Snake, not hiding in the grass that is cut to 3".

You might recall from when Mo’s blog began that as the Lawn to Lake team was planning its outreach focused on promoting healthy soils (that ultimately became the #RaiseTheBlade outreach campaign), we surveyed landowners in the Lake Champlain basin about their lawn mowing practices. One of the questions we asked allowed respondents to share barriers they faced to cutting grass to 3″. In the next few weeks, as the mowing season winds down, Mo’s blog will address some of those barriers.

Today, we’ll tackle what turned out to be an easy barrier to address. Someone responded to the survey and indicated they cut their grass shorter than 3″ because their spouse believes that long grass hides snakes.
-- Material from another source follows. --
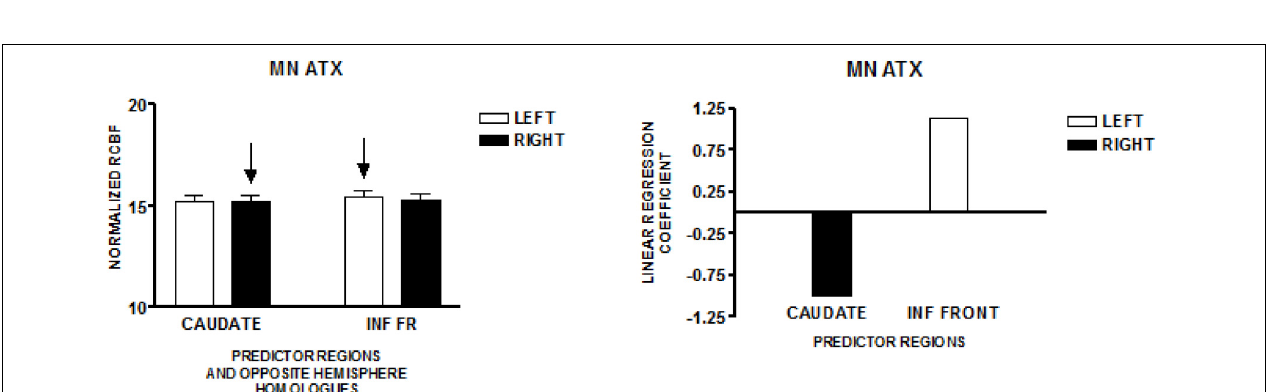
Frontiers in Neuroscience |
While very long grass can hide snakes, luckily, grass that is cut to 3″ isn’t so long that snakes are easily hidden. Recall that another part of the #RaiseTheBlade guidance is that only 1/3 of the length of the grass blades should be cut during any one mowing. That means that the longest your grass should grow is to about 4″ and then you should cut it back to 3″. This promotes rapid decomposition of the cut blades by soil microbes and swift nutrient cycling back to the grass. If you are able to follow this best practice (like Mo does), your grass won’t grow to such lengths as you might see in an un-grazed pasture, and as a result, snakes should be fairly easily observed if present.

Giving further credence to this concept, just last week, while sitting on our patio, I observed something lying in the grass about 10 feet (3 meters) from where I was sitting. I asked my husband, “Is that a snake?” Expecting him to say no, and to share with me what it was he had placed on the lawn, I was surprised when he answered, “Yes.” Upon hearing his positive response, I grabbed my phone to try to capture a photo of the snake. This proved challenging as my movement alerted the snake that it had been spotted, and it was moving away from the area as quickly as possible to find shelter. The snake we saw (shown above) was the most common snake in this area – the common garter snake.

For those who may be more familiar with poisonous snakes from other regions of the nation or world, another important thing to know about snakes in the Lake Champlain basin (that includes parts of western Vermont, northeastern New York, and southern Quebec) is that there are only 11 kinds of snakes that live here, and most are beneficial and not harmful to us. The Vermont Fish and Wildlife Department website has some valuable information about the various species of snakes that call the Lake Champlain basin home.